■ **Exercise directions**
Please copy the lines from the items below word for word, starting with the line that contains "2 дня назад" and going on through the line that contains "представление посетили корреспонденты", with both of those lines included.
** Opening Working data block **
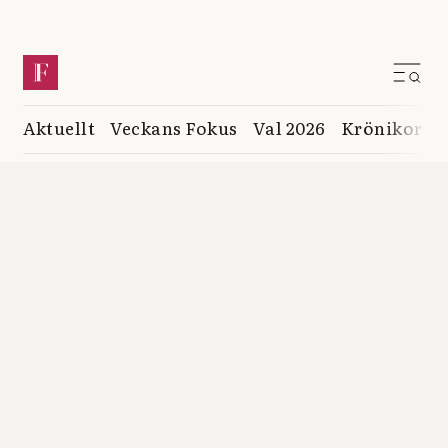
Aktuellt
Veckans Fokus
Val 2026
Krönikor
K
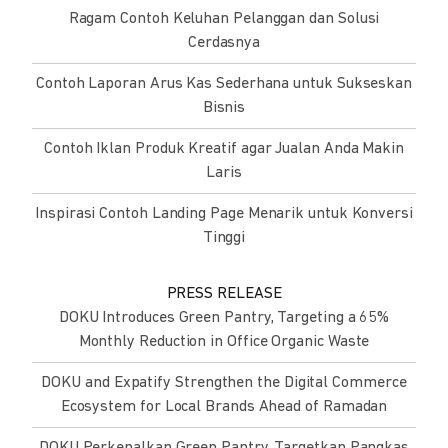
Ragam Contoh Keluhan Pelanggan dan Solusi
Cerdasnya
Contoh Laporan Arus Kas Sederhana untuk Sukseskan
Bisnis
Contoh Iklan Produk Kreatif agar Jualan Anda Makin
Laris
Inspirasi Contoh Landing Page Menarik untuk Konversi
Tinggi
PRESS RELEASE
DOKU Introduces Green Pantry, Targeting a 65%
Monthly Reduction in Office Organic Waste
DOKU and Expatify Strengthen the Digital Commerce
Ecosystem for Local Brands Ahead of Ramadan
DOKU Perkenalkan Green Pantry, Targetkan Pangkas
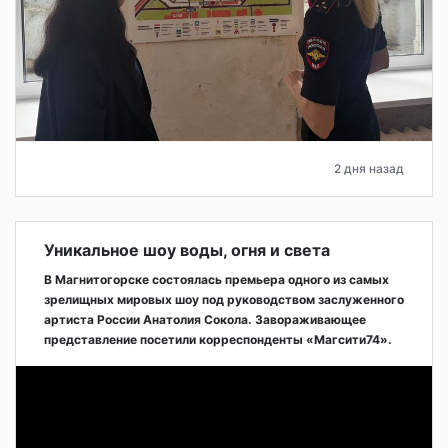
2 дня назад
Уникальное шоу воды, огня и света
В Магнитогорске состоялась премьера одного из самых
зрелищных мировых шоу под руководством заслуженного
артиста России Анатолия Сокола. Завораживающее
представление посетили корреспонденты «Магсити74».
** Closing Working data block **
** Opening Working data block **
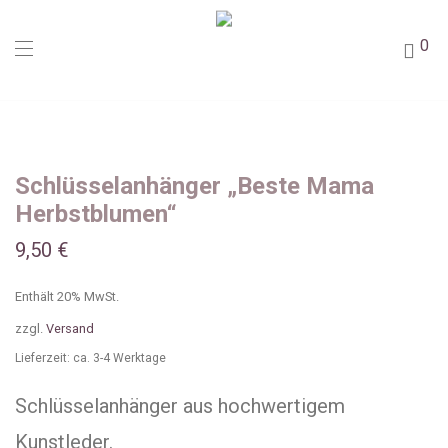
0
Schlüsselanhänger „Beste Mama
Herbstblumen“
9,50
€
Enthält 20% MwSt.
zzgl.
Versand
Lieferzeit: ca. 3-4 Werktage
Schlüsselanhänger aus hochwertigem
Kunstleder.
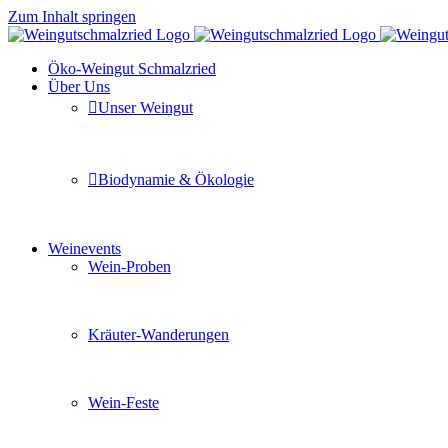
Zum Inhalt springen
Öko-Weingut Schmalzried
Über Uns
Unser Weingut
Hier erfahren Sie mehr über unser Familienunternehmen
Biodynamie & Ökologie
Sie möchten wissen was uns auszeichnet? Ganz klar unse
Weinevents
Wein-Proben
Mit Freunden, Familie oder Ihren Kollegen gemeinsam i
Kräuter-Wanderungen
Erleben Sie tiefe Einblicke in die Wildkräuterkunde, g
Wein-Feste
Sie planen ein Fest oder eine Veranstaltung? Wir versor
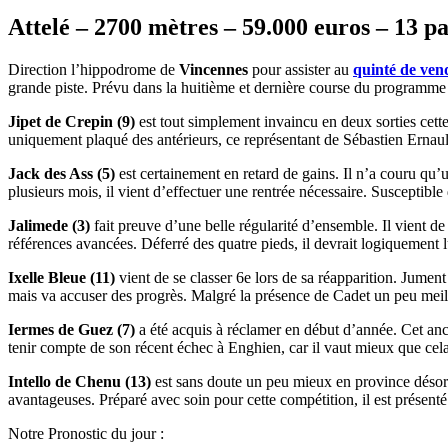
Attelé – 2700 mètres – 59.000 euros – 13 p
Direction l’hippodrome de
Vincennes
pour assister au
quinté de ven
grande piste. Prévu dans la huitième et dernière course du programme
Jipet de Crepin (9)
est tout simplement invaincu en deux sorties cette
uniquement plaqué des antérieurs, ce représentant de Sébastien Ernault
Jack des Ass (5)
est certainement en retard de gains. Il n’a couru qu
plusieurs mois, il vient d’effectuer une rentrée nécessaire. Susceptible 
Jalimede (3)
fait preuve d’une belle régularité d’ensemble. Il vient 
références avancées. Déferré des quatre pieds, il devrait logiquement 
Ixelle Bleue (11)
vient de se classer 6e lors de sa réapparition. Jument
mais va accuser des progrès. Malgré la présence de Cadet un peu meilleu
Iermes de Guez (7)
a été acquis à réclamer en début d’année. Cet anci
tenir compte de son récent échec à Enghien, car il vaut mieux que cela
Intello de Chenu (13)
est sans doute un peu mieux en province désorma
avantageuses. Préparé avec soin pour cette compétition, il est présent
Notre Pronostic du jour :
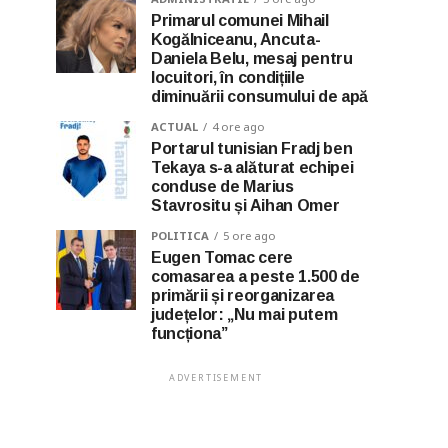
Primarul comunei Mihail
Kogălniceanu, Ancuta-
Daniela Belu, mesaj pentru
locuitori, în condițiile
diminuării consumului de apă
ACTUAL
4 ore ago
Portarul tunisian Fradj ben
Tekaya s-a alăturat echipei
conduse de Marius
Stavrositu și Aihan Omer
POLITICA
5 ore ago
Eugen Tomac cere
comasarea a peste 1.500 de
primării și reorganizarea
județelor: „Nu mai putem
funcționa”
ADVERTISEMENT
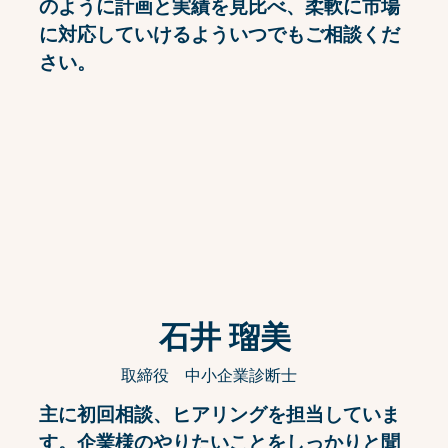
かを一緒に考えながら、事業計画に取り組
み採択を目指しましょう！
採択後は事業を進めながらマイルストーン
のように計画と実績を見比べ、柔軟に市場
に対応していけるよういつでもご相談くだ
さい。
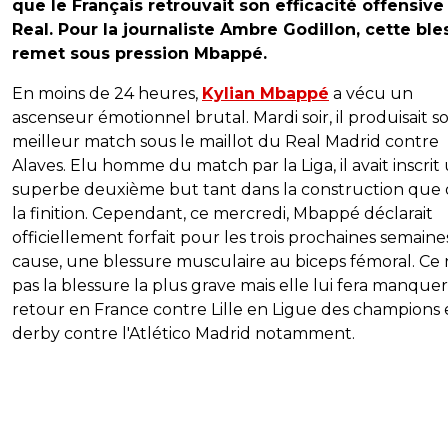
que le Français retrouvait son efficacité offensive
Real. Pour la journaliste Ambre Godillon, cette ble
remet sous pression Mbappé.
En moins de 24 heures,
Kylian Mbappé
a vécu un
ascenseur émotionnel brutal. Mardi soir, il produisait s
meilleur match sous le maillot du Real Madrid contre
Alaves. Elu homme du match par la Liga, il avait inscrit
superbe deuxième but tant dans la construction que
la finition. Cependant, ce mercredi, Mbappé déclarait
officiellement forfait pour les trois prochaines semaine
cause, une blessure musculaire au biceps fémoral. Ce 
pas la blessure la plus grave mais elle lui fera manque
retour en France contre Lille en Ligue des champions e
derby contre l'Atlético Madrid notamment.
** Closing Working data block **
■ **Your solution**
2 дня назад
Уникальное шоу воды, огня и света
В Магнитогорске состоялась премьера одного из самых
зрелищных мировых шоу под руководством заслуженного
артиста России Анатолия Сокола. Завораживающее
представление посетили корреспонденты «Магсити74».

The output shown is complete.